# PROMPT 1
Write out the passage on the Refugio Oil Spill word for word, starting at "Two days after" and ending at "no longer helpful.".
# PROMPT 2
Continue the passage on the Refugio Oil Spill from where it stops.

# SELECTED EXTRACT
== Segment start ==

The hypergraph below reveals the team’s predictions for the 48 hours following the spill. The blue and red streaks indicate where they expected the oil to go; the white and green areas show where they thought the oil would not be. “We said right away that the material would flow into the Channel,” Mezic said.

Indeed, some of the oil hugged the shore and made landfall, but most of it, the computer model demonstrates, likely swirled in the Channel before heading southeast. Or it shot across 20-plus miles of ocean and ended up on the north shores of the Channel Islands. Some of it even went west.

Mezic expressed concern that the bulk of the crude impacted whales, dolphins, and other marine wildlife that inhabit deep waters. Most of the booming and skimming ordered by the Coast Guard and EPA took place within a few hundred yards of the mainland’s coast in order to save popular beaches and, further down, hotels.

Two days after the spill, Mezic suggested to UCSB earth science professor David Valentine that he check an area 8-11 miles offshore that the hypergraph predicted would be full of oil. Sure enough, Valentine arrived to find what he described as a seven-square-mile slick of thousands of “floating tar pancakes.” There’s some speculation that those tar pancakes were what floated to Manhattan Beach.

Mezic said he was in consistent contact with NOAA in the days after the spill, and that he was consulted when flyovers revealed a strangely concentrated sheen eddying east of Refugio State Beach. An updated hypergraph showed winds and currents were pushing it there. Though Mezic said NOAA seemed to value his input, he can’t say if or how his team’s research was used to inform response efforts. At this point, the crude has dispersed so much in the Channel that mapping models are no longer helpful.

In general, Mezic thinks “we could do a much better job responding,” particularly on the local level. Because the first few hours of a spill are the most crucial to understanding and predicting how it will disperse, and because of the operational delay that inevitably hampers larger, out-of-town agencies, Santa Barbara may want to create some kind of official task force that would include county officials and UCSB researchers, he suggested. “There’s enough resources here that there should be one,” Mezic said. “At UCSB, we have a lot of researchers who really care. It would be nice to be organized.”

Here’s a list provided by UCSB of other researchers and what they’re studying about the Refugio Oil Spill:

• Geographer and marine scientist Libe Washburn monitored real-time surface currents and plume trajectory via high-frequency radar.

== Segment end ==

# GIVEN DATA
== Segment start ==

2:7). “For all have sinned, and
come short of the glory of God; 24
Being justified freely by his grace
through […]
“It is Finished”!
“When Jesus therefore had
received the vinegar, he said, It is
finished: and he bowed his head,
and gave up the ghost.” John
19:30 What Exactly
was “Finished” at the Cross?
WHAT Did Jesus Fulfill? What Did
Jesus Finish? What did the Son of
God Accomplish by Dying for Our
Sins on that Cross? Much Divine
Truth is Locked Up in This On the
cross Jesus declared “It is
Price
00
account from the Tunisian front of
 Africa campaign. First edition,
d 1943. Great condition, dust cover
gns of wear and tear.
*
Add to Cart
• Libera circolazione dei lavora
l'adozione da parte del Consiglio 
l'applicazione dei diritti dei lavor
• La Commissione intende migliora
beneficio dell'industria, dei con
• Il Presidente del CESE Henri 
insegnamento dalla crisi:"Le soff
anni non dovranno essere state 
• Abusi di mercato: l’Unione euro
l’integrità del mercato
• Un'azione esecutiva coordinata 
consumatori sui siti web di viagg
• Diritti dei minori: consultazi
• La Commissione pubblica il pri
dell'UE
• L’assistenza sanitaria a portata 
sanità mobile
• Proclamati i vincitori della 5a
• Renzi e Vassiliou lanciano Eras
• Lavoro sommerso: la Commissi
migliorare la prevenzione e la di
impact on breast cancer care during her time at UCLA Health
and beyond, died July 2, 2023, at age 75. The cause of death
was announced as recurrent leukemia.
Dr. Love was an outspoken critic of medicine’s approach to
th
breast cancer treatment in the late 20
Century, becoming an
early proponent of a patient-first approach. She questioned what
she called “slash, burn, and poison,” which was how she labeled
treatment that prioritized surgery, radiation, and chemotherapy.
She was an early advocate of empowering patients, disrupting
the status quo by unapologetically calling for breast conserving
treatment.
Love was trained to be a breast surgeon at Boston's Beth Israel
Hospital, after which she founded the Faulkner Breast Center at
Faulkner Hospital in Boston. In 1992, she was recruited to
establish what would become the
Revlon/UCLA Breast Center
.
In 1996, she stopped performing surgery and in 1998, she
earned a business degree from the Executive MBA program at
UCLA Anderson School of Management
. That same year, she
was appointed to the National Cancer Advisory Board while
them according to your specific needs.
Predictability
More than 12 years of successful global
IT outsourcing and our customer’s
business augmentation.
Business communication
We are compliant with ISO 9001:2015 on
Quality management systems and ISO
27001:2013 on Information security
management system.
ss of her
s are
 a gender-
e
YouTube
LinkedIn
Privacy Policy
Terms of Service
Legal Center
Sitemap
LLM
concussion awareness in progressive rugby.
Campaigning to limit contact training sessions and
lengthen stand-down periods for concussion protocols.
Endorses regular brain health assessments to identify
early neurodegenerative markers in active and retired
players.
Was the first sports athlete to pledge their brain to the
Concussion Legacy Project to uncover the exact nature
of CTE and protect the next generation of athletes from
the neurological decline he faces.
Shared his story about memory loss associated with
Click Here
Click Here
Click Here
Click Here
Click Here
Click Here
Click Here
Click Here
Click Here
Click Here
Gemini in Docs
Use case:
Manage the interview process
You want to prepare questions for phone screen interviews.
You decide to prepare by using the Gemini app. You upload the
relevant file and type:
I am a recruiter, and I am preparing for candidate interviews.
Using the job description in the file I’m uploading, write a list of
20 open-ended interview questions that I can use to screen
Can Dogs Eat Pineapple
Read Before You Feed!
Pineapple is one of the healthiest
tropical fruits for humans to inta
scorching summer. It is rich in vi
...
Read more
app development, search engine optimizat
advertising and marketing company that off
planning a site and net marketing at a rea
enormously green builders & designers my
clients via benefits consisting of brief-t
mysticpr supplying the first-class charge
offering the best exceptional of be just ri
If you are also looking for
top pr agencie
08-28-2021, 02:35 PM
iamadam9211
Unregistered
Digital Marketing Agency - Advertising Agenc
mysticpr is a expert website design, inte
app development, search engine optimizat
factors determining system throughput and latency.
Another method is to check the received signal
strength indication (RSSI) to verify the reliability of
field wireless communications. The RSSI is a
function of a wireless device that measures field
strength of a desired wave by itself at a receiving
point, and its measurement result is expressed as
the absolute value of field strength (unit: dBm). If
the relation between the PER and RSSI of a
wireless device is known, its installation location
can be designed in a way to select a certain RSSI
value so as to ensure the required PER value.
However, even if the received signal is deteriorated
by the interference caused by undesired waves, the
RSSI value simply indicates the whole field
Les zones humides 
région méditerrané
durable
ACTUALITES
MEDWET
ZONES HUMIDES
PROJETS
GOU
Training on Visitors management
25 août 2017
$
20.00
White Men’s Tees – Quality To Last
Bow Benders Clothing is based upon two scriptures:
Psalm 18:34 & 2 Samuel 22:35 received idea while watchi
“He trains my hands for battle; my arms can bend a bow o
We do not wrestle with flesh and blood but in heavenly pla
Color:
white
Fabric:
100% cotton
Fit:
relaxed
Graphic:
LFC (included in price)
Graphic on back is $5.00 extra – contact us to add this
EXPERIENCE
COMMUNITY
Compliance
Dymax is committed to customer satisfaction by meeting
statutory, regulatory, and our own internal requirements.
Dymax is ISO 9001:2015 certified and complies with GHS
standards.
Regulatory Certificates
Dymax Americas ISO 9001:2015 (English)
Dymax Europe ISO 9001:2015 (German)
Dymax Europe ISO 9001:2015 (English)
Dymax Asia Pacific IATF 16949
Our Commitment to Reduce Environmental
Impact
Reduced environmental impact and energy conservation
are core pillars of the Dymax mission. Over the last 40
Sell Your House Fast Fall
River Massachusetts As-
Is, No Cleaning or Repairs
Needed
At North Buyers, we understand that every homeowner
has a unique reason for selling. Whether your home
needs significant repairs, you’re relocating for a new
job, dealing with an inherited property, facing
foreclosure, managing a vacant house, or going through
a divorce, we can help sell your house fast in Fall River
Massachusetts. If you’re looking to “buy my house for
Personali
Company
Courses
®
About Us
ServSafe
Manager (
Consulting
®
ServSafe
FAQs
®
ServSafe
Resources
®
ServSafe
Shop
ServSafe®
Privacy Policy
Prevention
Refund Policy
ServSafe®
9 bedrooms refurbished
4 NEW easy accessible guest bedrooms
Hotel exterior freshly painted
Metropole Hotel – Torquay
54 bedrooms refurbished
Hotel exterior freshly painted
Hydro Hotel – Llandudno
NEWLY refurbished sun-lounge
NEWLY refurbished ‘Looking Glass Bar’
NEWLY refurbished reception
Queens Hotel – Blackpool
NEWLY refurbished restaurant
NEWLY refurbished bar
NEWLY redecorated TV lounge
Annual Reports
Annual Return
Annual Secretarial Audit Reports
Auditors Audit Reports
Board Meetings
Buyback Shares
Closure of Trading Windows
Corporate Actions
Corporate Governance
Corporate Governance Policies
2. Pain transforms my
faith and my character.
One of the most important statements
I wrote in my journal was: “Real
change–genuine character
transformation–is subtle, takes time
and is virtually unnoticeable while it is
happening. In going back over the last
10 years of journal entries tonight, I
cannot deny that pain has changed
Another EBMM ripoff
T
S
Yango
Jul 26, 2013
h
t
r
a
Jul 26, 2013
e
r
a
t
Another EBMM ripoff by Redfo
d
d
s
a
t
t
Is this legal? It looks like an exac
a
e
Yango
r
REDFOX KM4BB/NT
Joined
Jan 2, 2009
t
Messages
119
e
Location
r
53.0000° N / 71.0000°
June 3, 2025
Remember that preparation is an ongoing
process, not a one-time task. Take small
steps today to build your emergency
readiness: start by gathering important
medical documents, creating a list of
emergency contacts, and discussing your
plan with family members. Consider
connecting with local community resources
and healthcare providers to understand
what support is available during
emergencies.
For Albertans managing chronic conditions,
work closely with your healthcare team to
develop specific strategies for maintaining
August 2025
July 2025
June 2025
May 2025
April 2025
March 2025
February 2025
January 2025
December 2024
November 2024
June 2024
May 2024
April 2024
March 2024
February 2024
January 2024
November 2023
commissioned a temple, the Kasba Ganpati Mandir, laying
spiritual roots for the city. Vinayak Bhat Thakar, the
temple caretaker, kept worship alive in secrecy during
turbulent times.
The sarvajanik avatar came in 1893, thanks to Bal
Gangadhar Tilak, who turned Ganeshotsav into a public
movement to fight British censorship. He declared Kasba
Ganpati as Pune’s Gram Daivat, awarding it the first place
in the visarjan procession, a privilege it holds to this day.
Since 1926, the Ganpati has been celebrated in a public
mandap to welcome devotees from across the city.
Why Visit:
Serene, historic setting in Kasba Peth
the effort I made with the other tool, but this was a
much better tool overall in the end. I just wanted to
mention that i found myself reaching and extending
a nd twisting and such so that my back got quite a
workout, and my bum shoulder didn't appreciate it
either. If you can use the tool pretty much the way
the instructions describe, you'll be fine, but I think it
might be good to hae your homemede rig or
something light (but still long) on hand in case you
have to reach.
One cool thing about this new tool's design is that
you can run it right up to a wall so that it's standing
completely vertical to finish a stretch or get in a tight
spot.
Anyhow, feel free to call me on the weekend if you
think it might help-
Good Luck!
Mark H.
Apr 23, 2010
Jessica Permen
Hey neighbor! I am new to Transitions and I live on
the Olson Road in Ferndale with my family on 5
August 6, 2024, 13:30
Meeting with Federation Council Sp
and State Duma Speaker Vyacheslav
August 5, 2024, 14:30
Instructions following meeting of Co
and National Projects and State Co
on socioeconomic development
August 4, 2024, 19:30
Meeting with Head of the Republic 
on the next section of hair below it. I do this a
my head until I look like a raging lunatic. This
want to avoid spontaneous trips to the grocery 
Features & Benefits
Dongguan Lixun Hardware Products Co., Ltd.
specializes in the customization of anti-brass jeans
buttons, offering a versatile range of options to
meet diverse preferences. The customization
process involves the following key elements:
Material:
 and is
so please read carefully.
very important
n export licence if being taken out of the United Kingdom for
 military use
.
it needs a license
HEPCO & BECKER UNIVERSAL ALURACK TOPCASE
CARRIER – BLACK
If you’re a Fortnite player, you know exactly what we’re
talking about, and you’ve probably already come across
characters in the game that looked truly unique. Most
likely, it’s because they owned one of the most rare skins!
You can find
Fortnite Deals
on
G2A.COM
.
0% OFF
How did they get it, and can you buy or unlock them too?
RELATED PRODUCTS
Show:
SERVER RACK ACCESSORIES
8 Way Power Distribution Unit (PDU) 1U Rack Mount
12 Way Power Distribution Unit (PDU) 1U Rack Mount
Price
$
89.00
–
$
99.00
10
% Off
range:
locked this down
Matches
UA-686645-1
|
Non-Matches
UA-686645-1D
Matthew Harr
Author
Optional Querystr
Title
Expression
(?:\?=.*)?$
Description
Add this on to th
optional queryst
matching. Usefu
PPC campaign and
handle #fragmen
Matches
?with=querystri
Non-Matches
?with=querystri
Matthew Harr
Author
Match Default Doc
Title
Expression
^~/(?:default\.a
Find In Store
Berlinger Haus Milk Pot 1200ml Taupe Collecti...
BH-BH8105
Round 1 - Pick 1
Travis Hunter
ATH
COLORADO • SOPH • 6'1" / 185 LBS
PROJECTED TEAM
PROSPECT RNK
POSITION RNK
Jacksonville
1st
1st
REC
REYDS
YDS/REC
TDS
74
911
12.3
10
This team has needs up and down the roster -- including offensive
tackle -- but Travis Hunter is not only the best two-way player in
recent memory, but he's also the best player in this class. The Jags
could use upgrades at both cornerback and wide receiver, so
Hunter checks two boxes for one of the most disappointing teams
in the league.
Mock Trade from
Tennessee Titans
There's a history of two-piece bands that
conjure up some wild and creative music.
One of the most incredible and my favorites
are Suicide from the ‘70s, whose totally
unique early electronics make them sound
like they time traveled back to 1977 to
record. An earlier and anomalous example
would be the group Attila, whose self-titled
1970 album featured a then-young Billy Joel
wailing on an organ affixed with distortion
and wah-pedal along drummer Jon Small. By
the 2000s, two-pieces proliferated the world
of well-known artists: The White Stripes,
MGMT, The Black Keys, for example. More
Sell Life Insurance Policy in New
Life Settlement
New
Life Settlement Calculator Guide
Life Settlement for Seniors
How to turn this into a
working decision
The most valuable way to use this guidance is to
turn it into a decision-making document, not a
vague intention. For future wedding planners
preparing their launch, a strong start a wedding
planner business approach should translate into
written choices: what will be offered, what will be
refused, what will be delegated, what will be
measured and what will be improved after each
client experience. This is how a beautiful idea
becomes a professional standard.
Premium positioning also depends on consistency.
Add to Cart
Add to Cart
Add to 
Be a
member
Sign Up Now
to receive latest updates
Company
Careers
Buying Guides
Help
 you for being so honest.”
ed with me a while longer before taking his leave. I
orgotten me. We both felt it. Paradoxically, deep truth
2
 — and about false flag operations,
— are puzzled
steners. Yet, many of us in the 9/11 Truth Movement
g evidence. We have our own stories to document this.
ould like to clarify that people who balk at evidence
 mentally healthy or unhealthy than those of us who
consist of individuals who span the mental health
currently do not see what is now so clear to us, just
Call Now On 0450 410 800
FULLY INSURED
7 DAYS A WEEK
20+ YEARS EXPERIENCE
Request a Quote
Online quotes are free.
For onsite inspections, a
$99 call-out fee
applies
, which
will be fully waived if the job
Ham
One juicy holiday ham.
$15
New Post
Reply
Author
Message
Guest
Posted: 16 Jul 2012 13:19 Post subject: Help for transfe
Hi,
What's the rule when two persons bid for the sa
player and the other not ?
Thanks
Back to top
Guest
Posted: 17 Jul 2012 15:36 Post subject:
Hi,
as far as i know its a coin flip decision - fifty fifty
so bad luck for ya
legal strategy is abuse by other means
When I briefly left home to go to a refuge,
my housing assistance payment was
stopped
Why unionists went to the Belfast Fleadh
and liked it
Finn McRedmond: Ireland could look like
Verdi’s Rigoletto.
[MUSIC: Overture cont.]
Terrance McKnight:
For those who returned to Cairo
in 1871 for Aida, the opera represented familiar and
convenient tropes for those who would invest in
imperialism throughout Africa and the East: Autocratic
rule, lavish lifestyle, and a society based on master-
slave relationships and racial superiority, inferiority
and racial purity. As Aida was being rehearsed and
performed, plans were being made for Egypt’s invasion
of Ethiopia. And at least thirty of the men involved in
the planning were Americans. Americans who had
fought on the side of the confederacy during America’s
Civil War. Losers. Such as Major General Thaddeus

== Segment end ==

# FINAL ANSWER 1
Two days after the spill, Mezic suggested to UCSB earth science professor David Valentine that he check an area 8-11 miles offshore that the hypergraph predicted would be full of oil. Sure enough, Valentine arrived to find what he described as a seven-square-mile slick of thousands of “floating tar pancakes.” There’s some speculation that those tar pancakes were what floated to Manhattan Beach.

Mezic said he was in consistent contact with NOAA in the days after the spill, and that he was consulted when flyovers revealed a strangely concentrated sheen eddying east of Refugio State Beach. An updated hypergraph showed winds and currents were pushing it there. Though Mezic said NOAA seemed to value his input, he can’t say if or how his team’s research was used to inform response efforts. At this point, the crude has dispersed so much in the Channel that mapping models are no longer helpful.

# FINAL ANSWER 2
• Project scientist Leonal Romero and David Siegel, professor of geography and director of UCSB’s Earth Research Institute, are examining land-ocean interactions in the Santa Barbara Channel to determine how material from coastal streams makes its way into the ocean.

• Geography professor Dar Roberts made use of NASA’s Airborne Visible/Infrared Imaging Spectrometer New Generation instrument for remote sensing.

• Marko Peljhan, director of the Sytemics lab in UCSB’s Media Arts and Technology Program, helped activate the International Charter on Space and Major Disasters, which provides for acquisition and transmission of space satellite data to relief organizations.

• Carol Blanchette, an associate research biologist with the Marine Science Institute (MSI), is surveying rocky shoreline sites during low tides, documenting species and the extent of the oiling.

• Robert Miller, an MSI assistant research scientist, has been looking at the ecological effects in kelp forests and other benthic settings.

• Uta Passow, a research oceanographer at MSI, has been studying the potential for marine snow formation and sinking.

• Craig Carlson, a professor of microbial oceanography in the Department of Ecology, Evolution and Marine Biology, is studying the interaction of microbial communities and carbon processing in contaminated waters.

• Alison Butler, a professor in the Department of Chemistry and Biochemistry, is looking at iron acquisition by bacteria from the contaminated waters and, potentially, at bacterial transcription patterns.

• Marine Science Institute researcher Jenny Dugan and her group are surveying sandy beaches to determine the effects of the oil on beach animals and ecosystem function.